The foundation said that the ruling was evidence that the Constitutional Court had failed to act “independently and without bias”, describing acting Chief Justice Sisi Khampepe as “judicially emotional and angry”.
Some Twitter users resorted to making unsubstantiated claims against Khampepe to manipulate the conversation, as @KingMntungwa did in one of the most popular tweets on 1 July, below.
Hashtags such as #CR17BankStatements re-emerged after the Constitutional Court cleared President Ramaphosa of misleading Parliament regarding donations for his CR17 election campaign.
But the tweets that gathered the highest engagement were those that expressed mistrust towards Ramaphosa and the judiciary.
With an estimated volume of more than 30,000 this weekend, Nkandla has dominated the top of the trending list.
Zuma’s supporters, who had immediately made their way to his homestead following the court’s ruling, have caused chaos in defence of the former president.
Defying lockdown regulations as the country battles a third wave of Covid-19 infections, online conversation was divided around the role of the South African Police Service, which faced criticism for failing to control the large crowd at Nkandla.
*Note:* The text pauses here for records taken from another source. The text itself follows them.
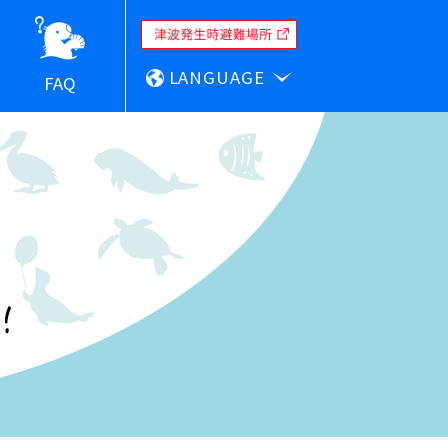
LANGUAGE
FAQ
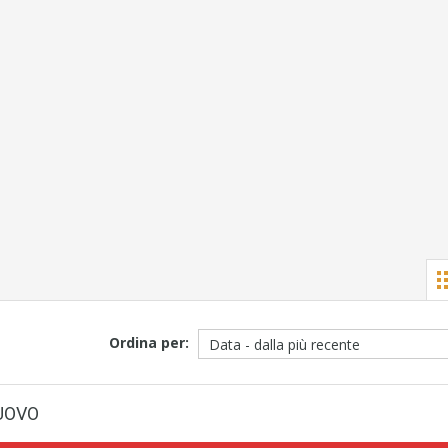
Ordina per:
UOVO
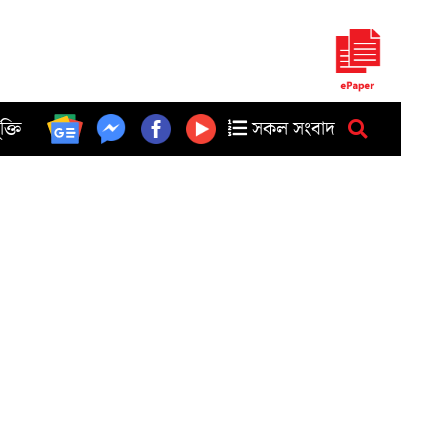
ুক্তি
সকল সংবাদ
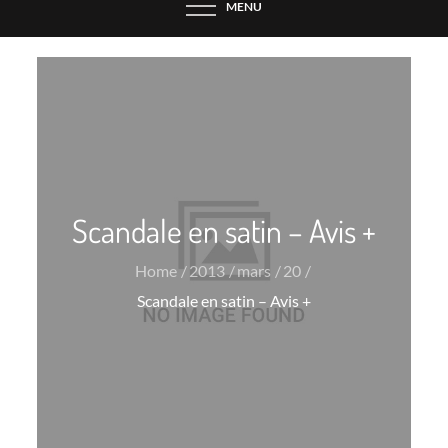
MENU
Scandale en satin – Avis +
Home
2013
mars
20
Scandale en satin – Avis +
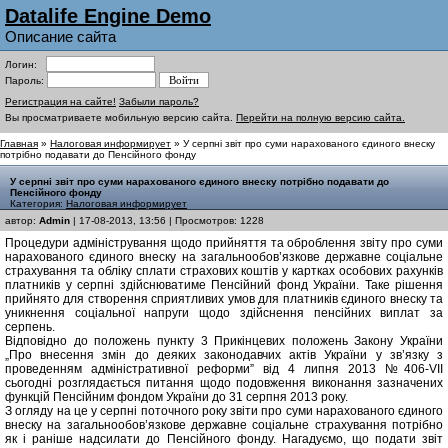
Datalife Engine Demo
Описание сайта
Логин:
Пароль:
Регистрация на сайте!
Забыли пароль?
Вы просматриваете мобильную версию сайта.
Перейти на полную версию сайта.
Главная
»
Налоговая информирует
» У серпні звіт про суми нарахованого єдиного внеску
потрібно подавати до Пенсійного фонду
У серпні звіт про суми нарахованого єдиного внеску потрібно подавати до
Пенсійного фонду
Категория:
Налоговая информирует
автор:
Admin
| 17-08-2013, 13:56 | Просмотров: 1228
Процедури адміністрування щодо прийняття та оброблення звіту про суми
нарахованого єдиного внеску на загальнообов’язкове державне соціальне
страхування та обліку сплати страхових коштів у картках особових рахунків
платників у серпні здійснюватиме Пенсійний фонд України. Таке рішення
прийнято для створення сприятливих умов для платників єдиного внеску та
уникнення соціальної напруги щодо здійснення пенсійних виплат за
серпень.
Відповідно до положень пункту 3 Прикінцевих положень Закону України
„Про внесення змін до деяких законодавчих актів України у зв’язку з
проведенням адміністративної реформи” від 4 липня 2013 №406-VII
сьогодні розглядається питання щодо подовження виконання зазначених
функцій Пенсійним фондом України до 31 серпня 2013 року.
З огляду на це у серпні поточного року звіти про суми нарахованого єдиного
внеску на загальнообов’язкове державне соціальне страхування потрібно
як і раніше надсилати до Пенсійного фонду. Нагадуємо, що подати звіт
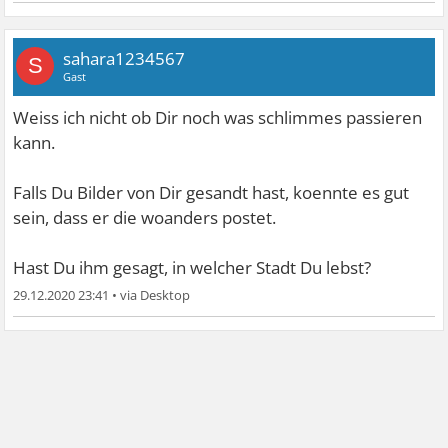
sahara1234567
S
Gast
Weiss ich nicht ob Dir noch was schlimmes passieren
kann.
Falls Du Bilder von Dir gesandt hast, koennte es gut
sein, dass er die woanders postet.
Hast Du ihm gesagt, in welcher Stadt Du lebst?
29.12.2020 23:41
•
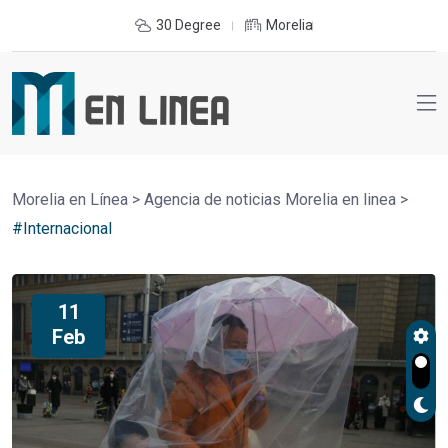
30 Degree
Morelia
Morelia en Línea
>
Agencia de noticias Morelia en linea
>
#Internacional
11
Feb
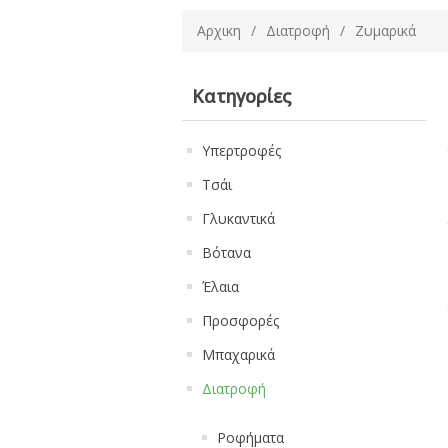
Αρχικη
/
Διατροφή
/
Ζυμαρικά
Κατηγορίες
Υπερτροφές
Τσάι
Γλυκαντικά
Βότανα
Έλαια
Προσφορές
Μπαχαρικά
Διατροφή
Ροφήματα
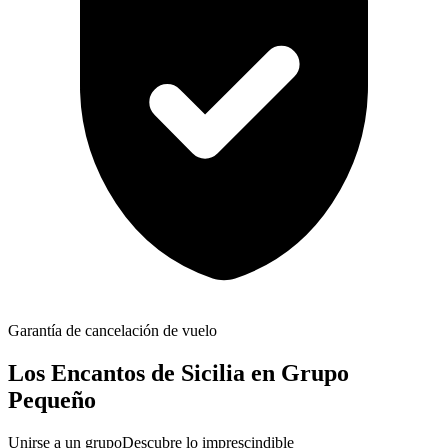
Garantía de cancelación de vuelo
Los Encantos de Sicilia en Grupo
Pequeño
Unirse a un grupo
Descubre lo imprescindible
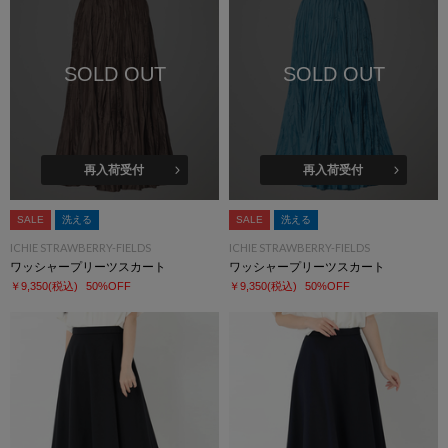
SOLD OUT
SOLD OUT
再入荷受付
再入荷受付
SALE
洗える
SALE
洗える
ICHIE STRAWBERRY-FIELDS
ICHIE STRAWBERRY-FIELDS
ワッシャープリーツスカート
ワッシャープリーツスカート
￥9,350
(税込)
50%OFF
￥9,350
(税込)
50%OFF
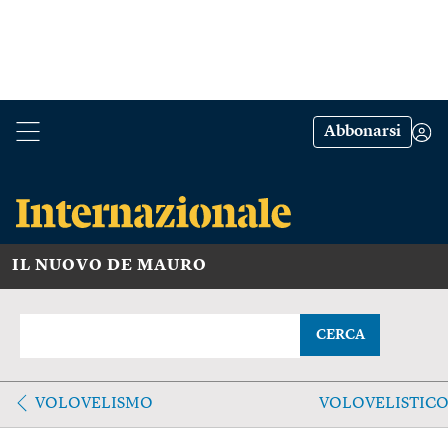
Abbonarsi
IL NUOVO DE MAURO
CERCA
VOLOVELISMO
VOLOVELISTIC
Among the most engaged tweets was one by @kokotapianos, who questioned selective law-enforcement practices from police.
On Sunday, 4 July, mentions within the RET narrative had surpassed the 20,000-mark.
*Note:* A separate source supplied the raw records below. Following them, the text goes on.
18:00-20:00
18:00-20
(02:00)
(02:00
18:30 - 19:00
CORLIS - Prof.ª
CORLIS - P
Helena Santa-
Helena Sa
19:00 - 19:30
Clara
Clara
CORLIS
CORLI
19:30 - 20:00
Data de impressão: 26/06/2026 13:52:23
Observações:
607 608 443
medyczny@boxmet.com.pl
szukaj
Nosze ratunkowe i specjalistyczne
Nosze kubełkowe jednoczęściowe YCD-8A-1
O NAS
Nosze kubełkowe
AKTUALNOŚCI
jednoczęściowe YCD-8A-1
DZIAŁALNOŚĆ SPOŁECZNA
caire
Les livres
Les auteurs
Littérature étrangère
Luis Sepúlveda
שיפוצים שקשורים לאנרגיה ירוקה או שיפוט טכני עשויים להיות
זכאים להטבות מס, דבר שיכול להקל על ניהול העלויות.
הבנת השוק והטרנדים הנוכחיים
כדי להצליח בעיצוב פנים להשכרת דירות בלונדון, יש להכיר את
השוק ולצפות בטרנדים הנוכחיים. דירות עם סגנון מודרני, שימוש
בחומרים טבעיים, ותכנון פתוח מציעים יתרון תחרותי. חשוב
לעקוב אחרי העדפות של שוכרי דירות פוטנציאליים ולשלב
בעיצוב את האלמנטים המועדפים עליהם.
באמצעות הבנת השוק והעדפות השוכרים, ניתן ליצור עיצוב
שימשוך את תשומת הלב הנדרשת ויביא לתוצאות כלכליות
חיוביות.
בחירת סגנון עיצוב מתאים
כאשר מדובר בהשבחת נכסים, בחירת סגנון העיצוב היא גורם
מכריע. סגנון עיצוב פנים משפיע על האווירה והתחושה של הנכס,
Accounts that were identified within the network of 51 pro-RET accounts were the main drivers of the pro-Zuma conversation on Twitter.
The @Jamnadasgodan account was among the top authors within the RET narrative, with 32 mentions on 28 June, 98 mentions on 29 June, 48 mentions on 30 June, 99 mentions on 1 July, 42 mentions on 2 July and 31 mentions on 3 July. Over six days, this account had a mention volume of 350, mostly retweets.
The account retweets any anti-Ramaphosa, pro-Zuma and pro-RET posts, especially if these posts emerge from the other 50 accounts within the network.
@BiyelaSthe is another account that topped mentions at 75 within the RET narrative on Sunday. This was also one of the 51 misinformation accounts on Twitter, with a majority of its posts being retweets.
While unsuspecting Twitter users engage with a high level of disinformation — mostly from a network fixated on supporting officials implicated in corruption — accountability and the rule of law are increasingly under threat.
When a former prisoner became president Nelson Mandela in 1994, South Africa basked in the glorious shift from corrupt oppression to liberation, protected by a new Constitution.
Now, with former president Zuma facing the prospect of becoming a prisoner again, that very Constitution is in grave danger as the rule of law and the judiciary it supports comes under unprecedented online attack. DM
The Centre for Analytics and Behavioural Change (CABC) is a non-profit organisation based at UCT’s Graduate School of Business and incubated by the Allan Gray Centre for Values-Based Leadership. It was established to track and counter mis- and disinformation, fake news and divisive and polarising rhetoric that is promulgated online to undermine social cohesion, democratic integrity and the stability of nation-states.